- _PASSAGE FOR REVIEW_

Reservations made six moths ago, stressing the weather report for a week, anxious about traffic, I made my way to Lake Placid. Drive up was easy, good weather, but not without surprises. North of Albany, exits were fairly routine as far as amenities were concerned, but the further north I went, the less there was. The exit sign promised a knife & fork, but it consisted of a Stewart's Shop-ugh!-a notch of two below Henny Penny.
I detoured to Lake George Village in search of lunch. I didn't really find any (lots of stuff was seasonally closed), but I'm glad I saw this place! It was like a 50's resort well maintained and preserved, from the pre-interstate era when it was more of a "destination".I left I-87 at Rt. 73. I was immediately amazed by the scenic beauty of the road: now I was well into The Adirondacks. 73 is a winding valley road, and frequently marked with signs for roadside parking and trailheads. I also got a great sub at a local deli.
Real mountains began to appear, prominent and "otherly". The mountain at left was frequently visible from the entire area. Later in the day, I talked to some local dudes who were photographing by the roadside, and they said that the denuded areas were from rockslides.These Adirondacks had a different quality to my familiar Greens of Vermont and Whites of New Hampshire. The Greens are rounder and forested, a comfy Middle-Earth feeling. The Whites are like bold, solid sculptures of granite. These are tough, scarred, steep mountains, snow-capped in April, and a little intimidating, seemingly able to drop a boulder on you at random as you drive by.
Lake Placid preserves infrastructure from the 1980 Olympics, almost like the remnants of the 1964 World's Fair in Queens, but in better repair. I don't know if these ski jumps are still used, but I was amazed at how close to the road they were. Obviously impossible, but it looks like a jumper could land on the road! Similarly, the Speed Skating Oval is located directly on Main St, in front of the High School. In 1980, on T.V, these things looked remote and huge.My digs in LP were pretty good & convenient. There was a good deal of car and foot traffic, but nothing overwhelming. Dinner was frustrating-prices were outrageous, and they tended to stop serving food at 9:00, on that of all nights!
Monday morning after paying outrageous prices for gas and breakfast, I did some driving around.
Whiteface Mountain ski area. Few cars in the parking lot at 7:30, and the lot isn't that huge. At center, you can see rockslide areas, which are sometimes actually open for skiing.This helped me figure something out about the area. While historic, this place just isn't a really hot ski destination. Much further to drive than Hunter, Gore, and West mountains, and I read reports of frequently windblown and icy conditions. For all that driving, it would be easier to go to Stowe, Killington, or other Vermont destinations. What makes a mountain fine for racing doesn't make it fine for recreation. It also goes the other way-Park City Utah's unpredictable frequent dumps of powder make it a recreational dream, but a racing problem.

- _INFORMATION SHOWN_
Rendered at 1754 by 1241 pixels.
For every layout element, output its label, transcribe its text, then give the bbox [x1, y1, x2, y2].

- _TO DO_
A - Name every mountain range that the Lake Placid trip account compares, as the text names them.
B - Resume the Lake Placid trip account, beginning right after its final sentence.

- _ANSWERS FOR THIS EXERCISE_
A - The Adirondacks, the Greens of Vermont, the Whites of New Hampshire

B -
I was advised by a Local to gas up/food up and Get Out Of Dodge in the direction of the highway well before the 2:15 onset. After looking at a few spots, I settled in at a local Park in Keene, partway back to the highway. Nice spot! In fact I was somewhat relieved that the eclipse viewing was less commercialized than it might have been. Parking was free, though limited, and they even had a small lot reserved for Low Physical Mobility viewers. Abundant free viewing glasses. Kudos to the town of Keene!
It was two hours early, and I'm not that good at waiting. Made the acquaintance of my parking neighbors, a nice couple from Maryland, and walked around the field a lot. The field was large, and the small number of people spread out comfortably. It was mainly a Family Crowd, and the younger groups were well behaved, no loud music or smell of pot.
The first chip! Stressing about the photo technique, but it turned out fine.
There was a very thin layer of cirrus clouds which didn't affect viewing, but I think it drove my autofocus nuts. Every photo took several tries to get the camera to take the picture in focus.Oddly, with half the Sun covered, you wouldn't have noticed anything weird without observing through glasses.At this point, it was getting a little strange, but still nothing you would have noticed.
Totality! It seemed to happen fast-one minute it was "just kinda dark", then it was indescribable! People cheered. You couldn't help it. You could look directly at it, and I removed my sun filter, and blazed away, thrilled with the quality of the images. Also the temperature dropped a good twenty degrees. I wonder how the Flat-Earth Conspiracy Theorists explain this?I didn't get a good photo of the "Diamond Ring Effect". It happened very fast, and I couldn't get my sun filter back on in time.
I hung out long enough to get this "back out" photo.My plan was to leave shortly after the Totality, and beat the traffic. It turned out to be "everybody else's" plan as well. Drive home was tough, averaging 22 mph all the way to Lake George, where it finally eased up. Small price to pay for the experience of a lifetime!